Transfer of an asset on BigchainDB

Now, let’s assume Alice has sold her painting in a good deal to someone else and she wants to digitally reflect that transfer. In BigchainDB, this would correspond to a TRANSFER transaction. For this, you first need to create a new key pair for a new owner (newOwner). For simplicity, this step is left out in the code below.

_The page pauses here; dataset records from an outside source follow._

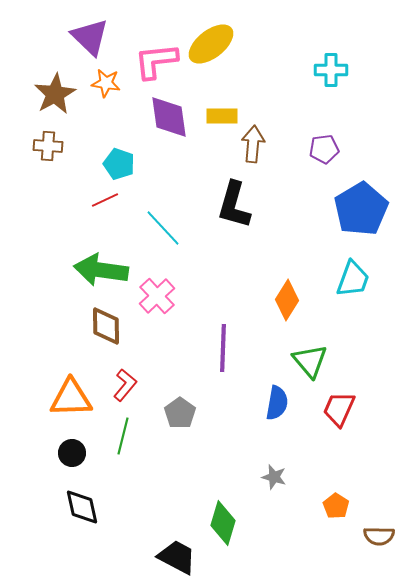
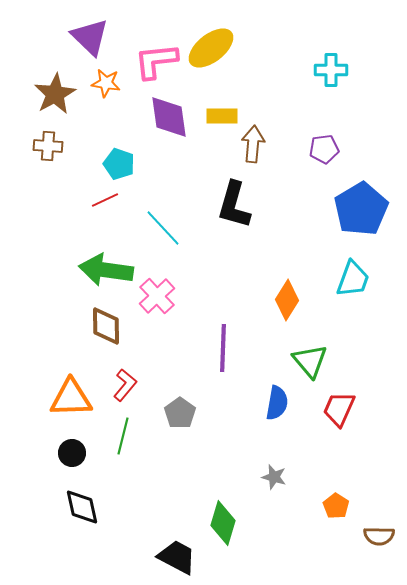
yellow ellipse: moved 4 px down
green arrow: moved 5 px right
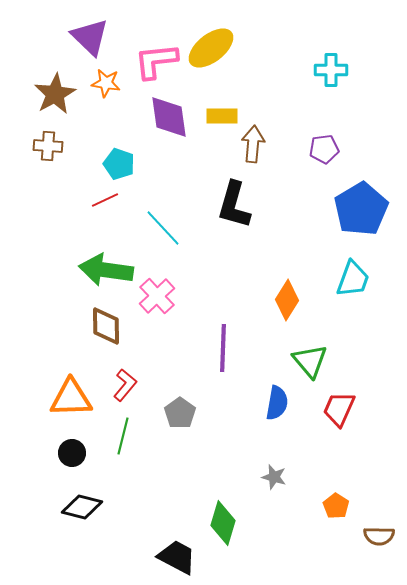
black diamond: rotated 63 degrees counterclockwise
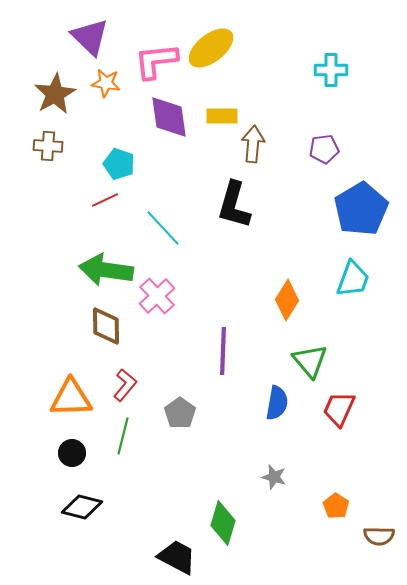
purple line: moved 3 px down
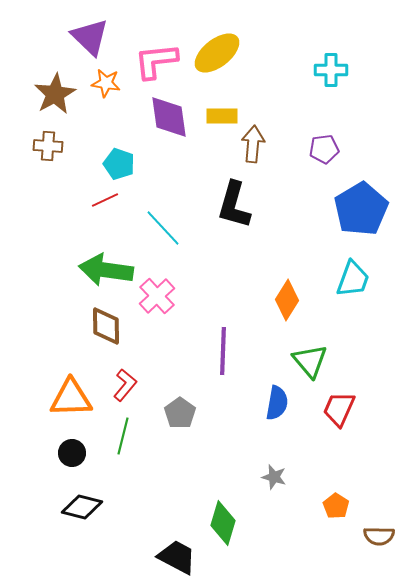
yellow ellipse: moved 6 px right, 5 px down
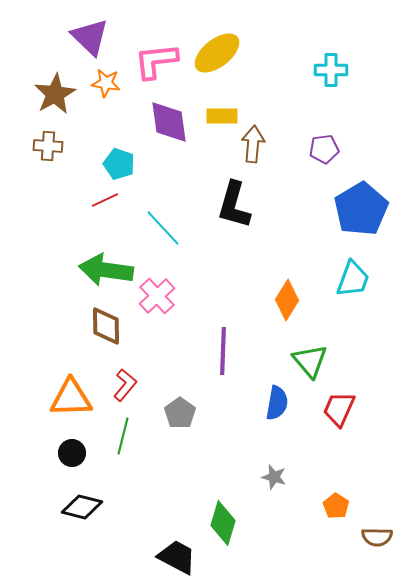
purple diamond: moved 5 px down
brown semicircle: moved 2 px left, 1 px down
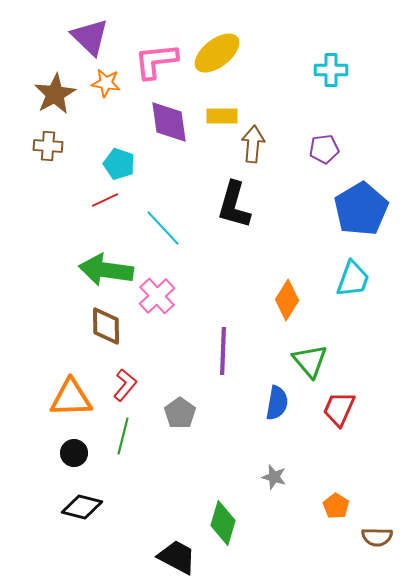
black circle: moved 2 px right
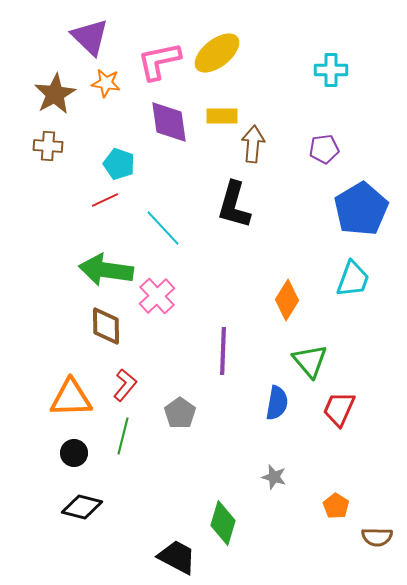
pink L-shape: moved 3 px right; rotated 6 degrees counterclockwise
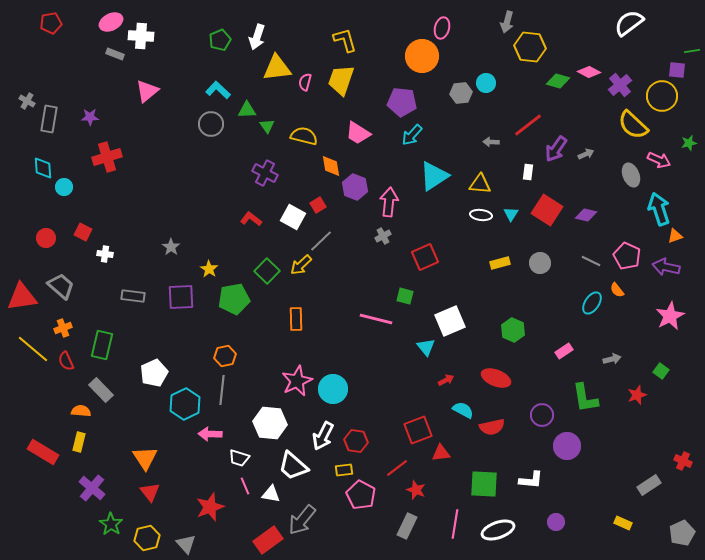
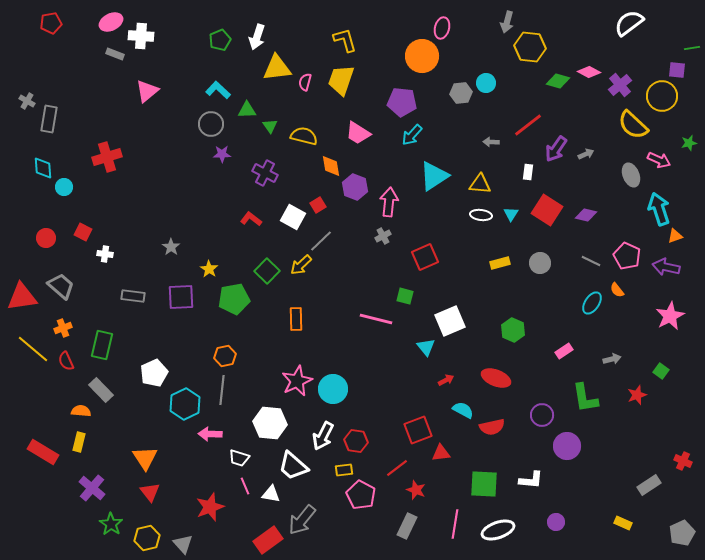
green line at (692, 51): moved 3 px up
purple star at (90, 117): moved 132 px right, 37 px down
green triangle at (267, 126): moved 3 px right
gray triangle at (186, 544): moved 3 px left
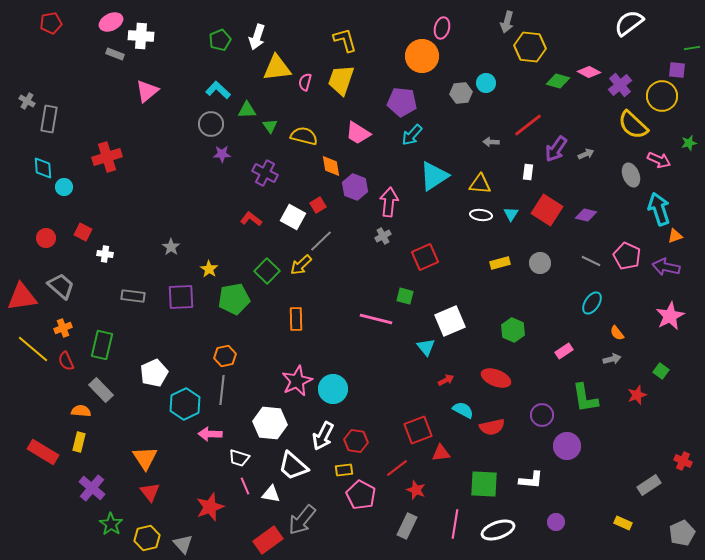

The getTransaction method allows us to search for a transaction having its id, as we need the complete transaction to make transfer transaction.
Based on that, we can now create the transfer transaction:

function transferOwnership(txCreatedID, newOwner) {
    // Get transaction payload by ID
    conn.getTransaction(txCreatedID)
        .then((txCreated) => {
            const createTranfer = BigchainDB.Transaction.
            makeTransferTransaction(
                // The output index 0 is the one that is being spent
                [{
                    tx: txCreated,
                    output_index: 0
                }],
                [BigchainDB.Transaction.makeOutput(
                    BigchainDB.Transaction.makeEd25519Condition(
                        newOwner.publicKey))],
                {
                    datetime: new Date().toString(),
                    value: {
                        value_eur: '30000000€',
                        value_btc: '2100',
                    }
                }
            )
            // Sign with the key of the owner of the painting (Alice)
            const signedTransfer = BigchainDB.Transaction
                .signTransaction(createTranfer, alice.privateKey)
            return conn.postTransactionCommit(signedTransfer)
        })
        .then(res => {
            document.body.innerHTML += '<h3>Transfer Transaction created</h3>'
            document.body.innerHTML += res.id
        })
}

Note again that in the output of this transfer transaction we have newOwner.publicKey. This shows that Alice has transferred the ownership of the Meninas to anybody else (newOwner). Furthermore, the input being spent is 0, as there is just one input. Additionally, note that the metadata field was used to update information about the painting (the price of the transaction, which increased to 30 mn. EUR etc.).

You have now updated your asset and it is now not anymore Alice who will be able to transfer the painting, because someone else is now the owner.

That’s it, we have created a digital representation of a painting and transferred the ownership to another user.

Congratulations! You have successfully finished your first BigchainDB tutorial.